Here’s a story about that. Years ago, I do a field placement at St. Mary’s Hospital as a student chaplain. It’s one of the most anxiety ridden times of my life up to that point. I feel utterly useless in this setting. What use am I as I walk into the room of a thirty-five-year-old father of three who receives a terminal diagnosis only minutes earlier? What use am I as I accompany a mother to identify the body of a child? What use am I to an elderly man who lives alone and is about to lose a leg due to diabetes? What use am I amid both the chaos and professional precision of a code blue? In my supervision meetings, I lay out this despair and crisis of vocation. With help it becomes clear to me I’m asking the wrong question. “What use am I?”, is code for “how can I fix this situation?”. There’s no fixing the situations I describe. There is no path to success. That’s the source of my anxiety. Gradually I begin to replace anxiety with faith. I begin to walk into patient’s rooms and other situations not asking, “what use am I?”, despairing at my inability to fix the unfixable, but rather, “where is God in this situation?”, which is another way of asking, “what does love look like in this circumstance?”. I begin to lean into the faith that God is already in those rooms and situations and I, at the very least, just need to not be in the way and at best, allow myself to be conduit for the Holy Presence.
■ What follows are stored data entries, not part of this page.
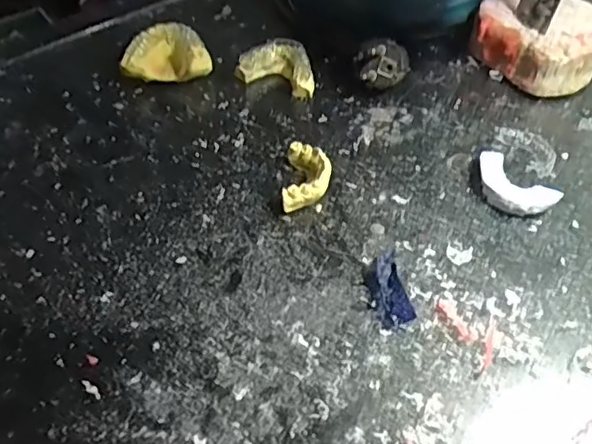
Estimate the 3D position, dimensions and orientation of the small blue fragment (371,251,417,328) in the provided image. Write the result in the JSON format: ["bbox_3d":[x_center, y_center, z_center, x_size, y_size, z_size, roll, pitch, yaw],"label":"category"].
[{"bbox_3d":[0.052,0.036,0.324,0.018,0.004,0.047,-7,50,-7],"label":"small blue fragment"}]

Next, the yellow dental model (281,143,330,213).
[{"bbox_3d":[0.007,-0.027,0.369,0.027,0.016,0.047,5,50,3],"label":"yellow dental model"}]

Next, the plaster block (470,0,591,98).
[{"bbox_3d":[0.190,-0.140,0.453,0.073,0.043,0.092,-35,58,-26],"label":"plaster block"}]

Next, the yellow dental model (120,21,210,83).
[{"bbox_3d":[-0.094,-0.127,0.447,0.061,0.026,0.056,3,50,2],"label":"yellow dental model"}]

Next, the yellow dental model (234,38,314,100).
[{"bbox_3d":[-0.010,-0.119,0.445,0.057,0.022,0.042,20,53,16],"label":"yellow dental model"}]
Almost all of the time, part of the answer is that love looks like my simple non-anxious, non-judgmental presence. I begin to understand what the mystics mean by surrendering your life to God.
This experience helps me understand this scripture this morning in a different way, particularly the saying about Jesus being present where two or three are gathered in his name. Usually, we take that saying to mean something about Jesus being present in the smallest of worshipping communities. Some say, tongue in cheek, that its a comment on summer church attendance. This promise of Jesus’ presence, coming as it does after the teaching on conflict, says to us the defining feature of Christian community are people
committed to being together to love as Jesus loved in all areas of their lives. Christian community isn’t about joining together with people who all believe the same information about Jesus and God. Being gathered in Jesus’ name isn’t a claim we make on Jesus for our authority as a church, instead it’s a claim that Jesus makes on us. Invoking Jesus’ name is an act of surrender to his way of love.
That’s what I was learning as a student Chaplain. As I become more confident in asking the love question and see the impact on the interactions I have with patients, I notice I am thinking less and less about myself, that I am more present to people, that the anxiety is abating. I hear the Holy One speak in the deepest part of me, “I don’t want you to be a success, with all it’s striving against and separation from others. I want you to be healed, made whole by being in right relation with your siblings and thus at one with Me” The Holy One whispers, “you’ve found your way home not by your own strength, but by surrender to my grace.” “Welcome back, welcome home”, the Holy One says to me. It was good to be back. It’s good to be back. Welcome back. May we seek this path of joy together.